Where We Live

A Design Hub Tucked Into the Park

The architecture of Forest Hills reflects the work of Richard J. Neutra and the District's Hugh Newell Jacobsen, said local architect Travis Price.
The architecture of Forest Hills reflects the work of Richard J. Neutra and the District's Hugh Newell Jacobsen, said local architect Travis Price. (By Andrea Rouda For The Washington Post)

By Andrea Rouda
Special to The Washington Post
Saturday, June 16, 2007

Some of the District's most dramatic houses are hidden inside Rock Creek Park, visible to passersby during only the leafless winter months.

These houses are in Forest Hills, a neighborhood that has somewhat of a split personality. It includes some of Washington's oldest and newest homes, where blocks of grand Tudors and stately Colonials are almost abruptly interrupted by the cutting-edge architecture of ultramodern glass-and-steel homes. But it also includes sections that are much more affordable and grounded in reality, with rows of modest 1940s and '50s split-levels and Cape Cods.

Besides the obvious natural beauty of the surrounding forest, many Forest Hills residents appreciate the mix of architecture on almost every block. That was especially appealing to Travis Price, an architect, who felt lucky, he said, when he found the site for his home four years ago. "I thought: 'Man, that's for me. It's challenging, it's right in the center of D.C., and I'm in the forest.' "

His firm, Travis Price Architects, is widely recognized for the outside-the-box designs it creates for its residential clients.
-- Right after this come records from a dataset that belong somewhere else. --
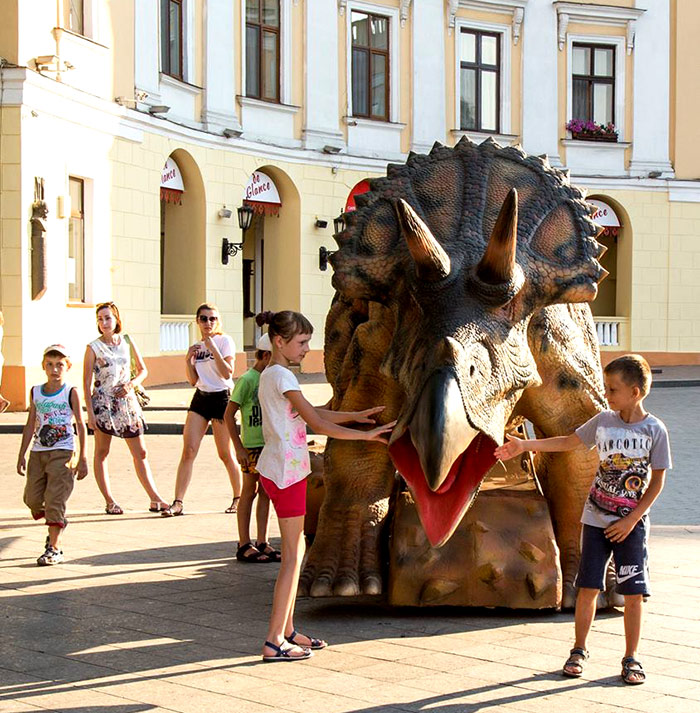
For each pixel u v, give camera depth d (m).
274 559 8.59
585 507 5.86
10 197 20.14
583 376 6.86
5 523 10.21
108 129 22.92
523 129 33.00
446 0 31.75
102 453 10.76
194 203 26.67
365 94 30.70
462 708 5.25
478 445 5.62
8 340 20.09
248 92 28.23
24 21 20.28
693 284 34.69
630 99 34.06
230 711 5.21
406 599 6.81
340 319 7.86
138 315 24.19
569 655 6.06
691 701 5.35
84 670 5.81
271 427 6.12
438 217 6.53
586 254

He is also director of one of the graduate programs in architecture at Catholic University.

"Forest Hills has always embraced authentic change," he said, citing the work of several famous architects, including the internationally known Richard J. Neutra and the District's Hugh Newell Jacobsen. "Modernism is growing constantly, and there's something from every decade."

Price placed the front of his house between two neighbors at the far end of a cul-de-sac, facing out into a conventional street scene complete with a basketball hoop for the kids. But from the rear, it's quite a different story: The house appears to hang precipitously into and over a chunk of Rock Creek Park.

"The back yard is a jungle, there's no lawn to mow, and the kids can climb trees," Price said. To make sure his neighborhood wouldn't be saddled with what he derided as a McMansion, Price offered to design his next-door neighbor's house. Like his own, it backs dramatically over the park's untamed landscape. "The natural setting feeds my philosophy of being at peace with nature," Price said.

Forest Hills was first home to the Piscataway Indian tribe and later to Civil War encampments. In 1929, the Forest Hills Citizens Association was established to ensure that the beauty of the landscape remained unharmed.

Homeowners seeking to build along the perimeters of Rock Creek Park have a few more hoops to jump through than homeowners in other parts of the city. "In all, it takes about three months of extra time to get approval from the tree and slope people, the Fine Arts Commission, and the local ANC [Advisory Neighborhood Commission]," Price said. "It's not about style, whether it's old or new -- they are flexible. Rather, it's about having minimal impact on the environment."

Rebecca Israel, a real estate agent with Randall Hagner, has lived in the neighborhood for 12 years and raised two children there. She's a widow and shares her home with her pug, Samantha.

"One of the nicest things about living here is that you can usually see into other people's back yards, which seems to increase the size of your own back yard," she said.

On the downside, "it's harder to meet your neighbors because there are no sidewalks," she said. "It's not really a walking kind of place. Also, because many of the homeowners are affluent enough to have several homes in other cities, more than a few mansions are unoccupied for most of the year."